→ **OBJECTIVE A**:
Reproduce the stretch of the recursion lesson from "mystery(5) is 5, although" through "mystery six times!".
##### READING TEXT
What is recursion?

Recursion occurs when a function calls itself. This may seem counterintuitive at first, because you may think there can be only one copy of a function running at any particular time. However, each time you call a function, a separate instance of that function is created. Let's illustrate this with an example:

public class MyProgram {
    public static void main(String[] args) {
		example(1);
		System.out.println("goodbye");
	}
	
	static void example(int x) {
		if( x == 1 ) {
			System.out.println("first time!");
			example(2);              //the "recursive call"
			System.out.println("done with first time!");
		} else if( x == 2 ) {
			System.out.println("second time!");
		}
		//you don't need to write return; because void functions auto return at bottom
	}
}

When we trace the previous program, we see the following path: First, we start in main(). Then we run example(1). It outputs "first time!". Next, we run example(2), which outputs "second time!". Then, we return to example(1), because that is what called example(2). We print "done with first time!" here in example(1). Finally, we return to setup, where it prints "goodbye".

Remember the call stack from the previous section. You can picture it as a stack of papers. In computer science, we say that adding something to a stack is called a "push", while removing something from the top of a stack is called a "pop". Thus the previous program pushes main(), then pushes example(1), then pushes example(2), then pops example(2), then pops example(1), then finally pops setup(), which ends the program.

You might ask: what can we do with recursion that we can't already do with loops? Technically, nothing. However, some things are much harder to program without recursion than with recursion. Advanced programmers may choose to replace all recursion with loops and custom "stacks". In this chapter, we will first look at a few contrived examples where recursion is not recommended. Then, we will look at examples where recursion is preferred.

The mystery function example

Let's look at this mysterious recursive function. Don't run it yet! Can you guess what mystery(0) outputs? What about mystery(1)? mystery(5)?

public class MyProgram {
    public static void main(String[] args) {
		System.out.println(mystery(0));
		System.out.println(mystery(1));
		System.out.println(mystery(5));
	}
	
	static int mystery(int x) {
		if( x == 0 ) {
			return x;
		}
		return 1 + mystery(x-1);
	}
}

The answer to mystery(0) is simply 0, because in mystery if x is zero, it returns 0. When a function reaches a return statement, it exits immediately with that value

The answer to mystery(1) is 1. We can trace the call to see mystery(1) becomes 1 + mystery(0), which becomes 1 + 0, which is 1

mystery(5) is 5, although the path is much longer. mystery(5) becomes 1 + mystery(4) which becomes 1 + (1+mystery(3)) which becomes 1+(1+(1+mystery(2))) which becomes 1+(1+(1+(1+mystery(1)))) which becomes 1+(1+(1+(1+(1+mystery(0))))) which becomes 1+1+1+1+1+0, which is 5. You can tell from this breakdown that mystery(5) runs mystery six times!
##########
→ **OBJECTIVE B**:
Transcribe the entries below from the line containing "genus: Tetrapogon" through the end of the entries, with both ends included.
##### PROVIDED INFORMATION
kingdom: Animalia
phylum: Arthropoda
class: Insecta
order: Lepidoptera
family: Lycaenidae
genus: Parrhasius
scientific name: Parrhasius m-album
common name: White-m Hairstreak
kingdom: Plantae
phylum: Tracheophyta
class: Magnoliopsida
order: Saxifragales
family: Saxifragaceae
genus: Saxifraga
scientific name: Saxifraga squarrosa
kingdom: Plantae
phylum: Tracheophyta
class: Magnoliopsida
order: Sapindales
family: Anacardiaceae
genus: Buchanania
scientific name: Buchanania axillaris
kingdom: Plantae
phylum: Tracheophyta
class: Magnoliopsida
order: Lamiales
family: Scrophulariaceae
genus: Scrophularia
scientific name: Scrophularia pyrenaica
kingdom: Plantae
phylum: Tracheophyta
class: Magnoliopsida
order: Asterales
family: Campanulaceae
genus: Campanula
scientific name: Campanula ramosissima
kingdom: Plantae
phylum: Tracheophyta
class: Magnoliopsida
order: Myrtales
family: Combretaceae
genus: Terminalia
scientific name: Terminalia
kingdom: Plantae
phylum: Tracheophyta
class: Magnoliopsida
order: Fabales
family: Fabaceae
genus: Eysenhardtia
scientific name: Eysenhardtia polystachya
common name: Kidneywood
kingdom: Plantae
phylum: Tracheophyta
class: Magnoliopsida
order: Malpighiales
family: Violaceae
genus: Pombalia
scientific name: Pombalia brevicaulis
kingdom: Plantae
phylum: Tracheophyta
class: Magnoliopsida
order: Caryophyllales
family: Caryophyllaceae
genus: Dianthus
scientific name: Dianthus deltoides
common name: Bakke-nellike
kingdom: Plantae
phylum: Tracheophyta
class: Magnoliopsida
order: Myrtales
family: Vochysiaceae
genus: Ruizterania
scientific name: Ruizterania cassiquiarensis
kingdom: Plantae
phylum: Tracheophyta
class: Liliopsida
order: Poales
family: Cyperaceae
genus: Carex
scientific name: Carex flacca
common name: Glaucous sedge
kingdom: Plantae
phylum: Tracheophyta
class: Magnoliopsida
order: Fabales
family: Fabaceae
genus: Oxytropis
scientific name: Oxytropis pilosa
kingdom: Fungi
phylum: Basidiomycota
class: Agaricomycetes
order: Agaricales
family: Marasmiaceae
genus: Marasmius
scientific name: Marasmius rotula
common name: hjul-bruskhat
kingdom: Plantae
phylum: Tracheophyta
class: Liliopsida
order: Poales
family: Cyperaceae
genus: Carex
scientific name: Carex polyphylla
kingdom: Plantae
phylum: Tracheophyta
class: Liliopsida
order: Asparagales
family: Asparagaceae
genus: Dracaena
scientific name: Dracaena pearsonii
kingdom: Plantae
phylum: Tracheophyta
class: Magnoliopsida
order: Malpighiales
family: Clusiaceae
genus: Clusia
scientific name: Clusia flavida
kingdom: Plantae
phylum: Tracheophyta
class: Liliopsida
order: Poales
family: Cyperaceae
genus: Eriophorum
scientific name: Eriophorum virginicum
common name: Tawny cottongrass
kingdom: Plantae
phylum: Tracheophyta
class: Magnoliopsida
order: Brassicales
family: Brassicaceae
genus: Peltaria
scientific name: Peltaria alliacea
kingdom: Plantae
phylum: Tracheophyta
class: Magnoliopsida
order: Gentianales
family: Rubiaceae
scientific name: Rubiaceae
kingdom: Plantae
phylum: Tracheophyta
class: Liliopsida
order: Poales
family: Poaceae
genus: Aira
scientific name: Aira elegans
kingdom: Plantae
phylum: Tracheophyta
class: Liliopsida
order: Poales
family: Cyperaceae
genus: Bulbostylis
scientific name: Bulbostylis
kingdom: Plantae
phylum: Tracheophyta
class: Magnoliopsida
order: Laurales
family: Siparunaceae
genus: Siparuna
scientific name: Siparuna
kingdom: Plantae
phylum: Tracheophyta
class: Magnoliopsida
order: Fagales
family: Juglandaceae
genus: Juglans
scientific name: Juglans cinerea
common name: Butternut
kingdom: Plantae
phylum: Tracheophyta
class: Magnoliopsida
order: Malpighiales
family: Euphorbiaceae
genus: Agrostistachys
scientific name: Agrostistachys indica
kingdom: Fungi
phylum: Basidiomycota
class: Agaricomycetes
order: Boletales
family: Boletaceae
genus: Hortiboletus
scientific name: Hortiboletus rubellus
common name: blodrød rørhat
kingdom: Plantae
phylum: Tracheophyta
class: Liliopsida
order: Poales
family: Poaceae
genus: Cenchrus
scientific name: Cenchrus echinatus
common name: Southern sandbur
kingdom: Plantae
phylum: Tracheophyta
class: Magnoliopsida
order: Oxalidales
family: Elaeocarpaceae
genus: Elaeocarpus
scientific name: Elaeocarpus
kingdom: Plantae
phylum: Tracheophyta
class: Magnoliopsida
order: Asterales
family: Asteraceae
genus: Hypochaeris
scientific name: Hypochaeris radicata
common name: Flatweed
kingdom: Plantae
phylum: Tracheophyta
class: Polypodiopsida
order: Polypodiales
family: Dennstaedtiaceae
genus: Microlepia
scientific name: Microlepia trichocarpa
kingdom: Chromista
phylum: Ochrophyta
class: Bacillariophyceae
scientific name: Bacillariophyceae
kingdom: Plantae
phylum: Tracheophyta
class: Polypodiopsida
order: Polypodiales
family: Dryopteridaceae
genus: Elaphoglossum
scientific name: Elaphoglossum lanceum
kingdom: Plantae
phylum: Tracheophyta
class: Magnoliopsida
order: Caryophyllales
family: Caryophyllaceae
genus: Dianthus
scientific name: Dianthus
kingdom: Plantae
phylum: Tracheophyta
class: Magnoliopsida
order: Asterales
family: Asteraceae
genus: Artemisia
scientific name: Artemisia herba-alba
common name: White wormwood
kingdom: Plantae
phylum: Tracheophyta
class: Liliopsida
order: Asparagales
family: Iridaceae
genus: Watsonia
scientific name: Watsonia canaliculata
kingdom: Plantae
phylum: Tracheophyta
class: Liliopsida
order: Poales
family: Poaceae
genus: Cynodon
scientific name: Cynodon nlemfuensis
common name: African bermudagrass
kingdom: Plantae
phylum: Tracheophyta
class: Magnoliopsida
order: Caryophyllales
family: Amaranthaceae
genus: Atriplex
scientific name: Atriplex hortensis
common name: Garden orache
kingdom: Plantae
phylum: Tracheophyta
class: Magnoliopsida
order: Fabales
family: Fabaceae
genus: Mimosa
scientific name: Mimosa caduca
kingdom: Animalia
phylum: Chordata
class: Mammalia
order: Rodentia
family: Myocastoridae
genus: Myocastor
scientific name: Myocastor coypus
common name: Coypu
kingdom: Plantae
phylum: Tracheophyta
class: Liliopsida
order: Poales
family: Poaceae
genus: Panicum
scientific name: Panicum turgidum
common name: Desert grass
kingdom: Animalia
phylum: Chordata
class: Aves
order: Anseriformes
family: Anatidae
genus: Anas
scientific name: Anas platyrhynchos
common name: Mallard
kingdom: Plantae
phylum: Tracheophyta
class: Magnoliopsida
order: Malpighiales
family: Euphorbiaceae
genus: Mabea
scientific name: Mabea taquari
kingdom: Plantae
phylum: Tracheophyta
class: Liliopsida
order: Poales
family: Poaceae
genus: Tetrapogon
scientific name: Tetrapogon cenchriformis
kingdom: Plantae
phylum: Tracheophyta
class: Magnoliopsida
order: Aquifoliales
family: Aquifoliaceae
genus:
##########
→ **RIGHT ANSWER A**:
mystery(5) is 5, although the path is much longer. mystery(5) becomes 1 + mystery(4) which becomes 1 + (1+mystery(3)) which becomes 1+(1+(1+mystery(2))) which becomes 1+(1+(1+(1+mystery(1)))) which becomes 1+(1+(1+(1+(1+mystery(0))))) which becomes 1+1+1+1+1+0, which is 5. You can tell from this breakdown that mystery(5) runs mystery six times!

→ **RIGHT ANSWER B**:
genus: Tetrapogon
scientific name: Tetrapogon cenchriformis
kingdom: Plantae
phylum: Tracheophyta
class: Magnoliopsida
order: Aquifoliales
family: Aquifoliaceae
genus:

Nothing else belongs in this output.